PASSAGE TO READ Block Start

Morrie met Charlotte when they were students; they’ve been married 44 years. They know each other well and work smoothly as a team. She’s a quiet person, and Morrie is solicitous of her privacy, refraining to talk about her life to others. He believes marriages succeed if there is respect, openness, compromise, common values, and dedication to the marriage.
Albom brings up the Bible story in which God tests Job’s faith by taking everything from him, including family, money, and health. He asks Morrie what he thinks of that story: “‘I think,’ he says, smiling, ‘God overdid it’” (169).
Albom wants to help Morrie loosen the congestion in his lungs, and the physical therapist shows him how. He must rap his fist on Morrie’s back, drumming on his small, withered body in a specific pattern. Morrie jokes that Albom always wanted to hit him for that B he got in one class.
Albom and Morrie often hold hands, something Albom would never have done in the past. He also grows accustomed to the smells, the catheter bag on the floor, and helping Morrie blow his nose: “Things that before would have made me embarrassed or squeamish were now routinely handled” (172).
Morrie believes that, in American society, people feel threatened. Will they keep their job? Are they thin enough? Are they rich enough? This makes them selfish and mean. People should break from this culture, not by going around naked or running red lights or running off to another country—every country has its problems—but by rethinking personal values and not letting the culture determine them.
People separate themselves into groups and become lonely, but at bottom, they’re all basically the same. Morrie advises: “Invest in the human family. Invest in people. Build a little community of those you love and who love you” (175). People need others when they’re infants and when they’re very old; the secret is that, in between those times, they still need each other.

PASSAGE TO READ Block End

EXERCISE TASKS »
A – According to the passage about Morrie, how many years have Morrie and Charlotte been married?
B – Please write out the passage about Morrie from "Albom brings up" up to and including "in one class.".

DATA FOR ANALYSIS Block Start

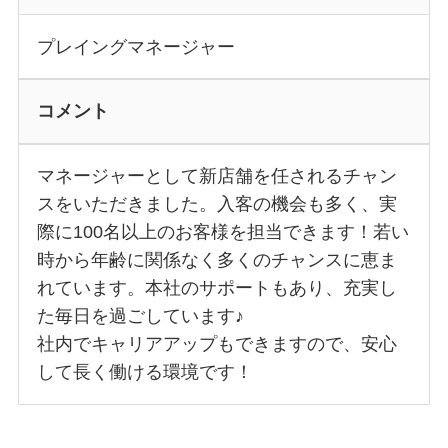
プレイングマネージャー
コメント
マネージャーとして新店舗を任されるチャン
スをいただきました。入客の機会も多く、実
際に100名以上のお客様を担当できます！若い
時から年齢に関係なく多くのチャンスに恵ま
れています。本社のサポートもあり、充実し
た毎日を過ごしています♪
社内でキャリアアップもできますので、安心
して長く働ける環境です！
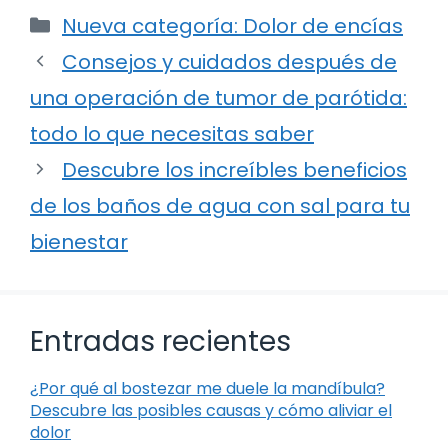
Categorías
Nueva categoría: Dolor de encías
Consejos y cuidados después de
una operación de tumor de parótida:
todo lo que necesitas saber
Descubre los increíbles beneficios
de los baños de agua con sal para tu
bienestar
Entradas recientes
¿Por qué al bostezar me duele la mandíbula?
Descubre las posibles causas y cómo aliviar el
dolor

DATA FOR ANALYSIS Block End
DATA FOR ANALYSIS Block Start

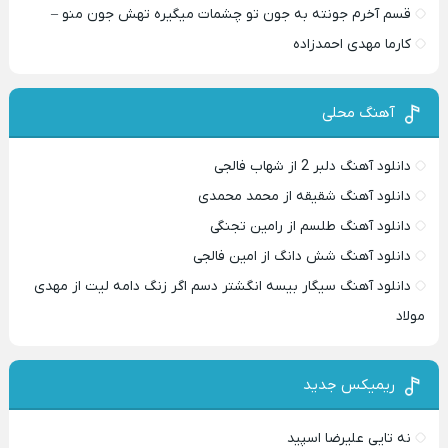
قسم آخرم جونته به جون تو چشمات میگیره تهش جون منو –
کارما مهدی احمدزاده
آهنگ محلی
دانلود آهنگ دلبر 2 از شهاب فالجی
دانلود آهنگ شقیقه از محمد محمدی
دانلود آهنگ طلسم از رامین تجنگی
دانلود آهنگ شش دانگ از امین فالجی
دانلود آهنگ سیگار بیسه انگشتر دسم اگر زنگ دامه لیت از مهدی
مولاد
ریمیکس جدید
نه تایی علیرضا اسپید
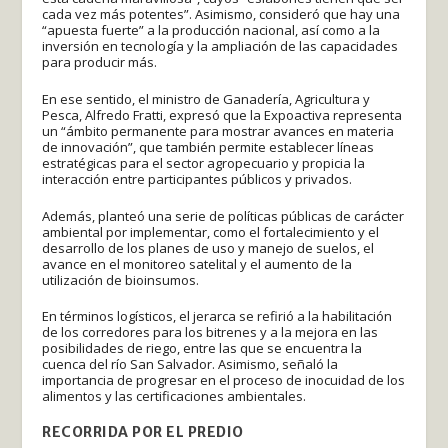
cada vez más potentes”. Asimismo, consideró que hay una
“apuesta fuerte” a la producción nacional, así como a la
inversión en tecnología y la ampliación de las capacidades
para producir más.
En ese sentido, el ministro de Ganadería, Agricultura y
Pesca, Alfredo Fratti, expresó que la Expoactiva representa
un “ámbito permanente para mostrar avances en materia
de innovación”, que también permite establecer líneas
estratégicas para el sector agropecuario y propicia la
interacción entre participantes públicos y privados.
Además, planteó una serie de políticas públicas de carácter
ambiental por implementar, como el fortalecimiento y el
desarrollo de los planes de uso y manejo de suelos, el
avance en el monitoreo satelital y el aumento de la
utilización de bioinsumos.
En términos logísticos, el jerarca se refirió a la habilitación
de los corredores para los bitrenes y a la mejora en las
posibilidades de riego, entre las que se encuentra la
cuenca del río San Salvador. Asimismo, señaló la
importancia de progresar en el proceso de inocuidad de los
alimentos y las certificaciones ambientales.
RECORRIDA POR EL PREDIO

DATA FOR ANALYSIS Block End

ANSWERS BY ITEM »
A – 44 years

B –
Albom brings up the Bible story in which God tests Job’s faith by taking everything from him, including family, money, and health. He asks Morrie what he thinks of that story: “‘I think,’ he says, smiling, ‘God overdid it’” (169).
Albom wants to help Morrie loosen the congestion in his lungs, and the physical therapist shows him how. He must rap his fist on Morrie’s back, drumming on his small, withered body in a specific pattern. Morrie jokes that Albom always wanted to hit him for that B he got in one class.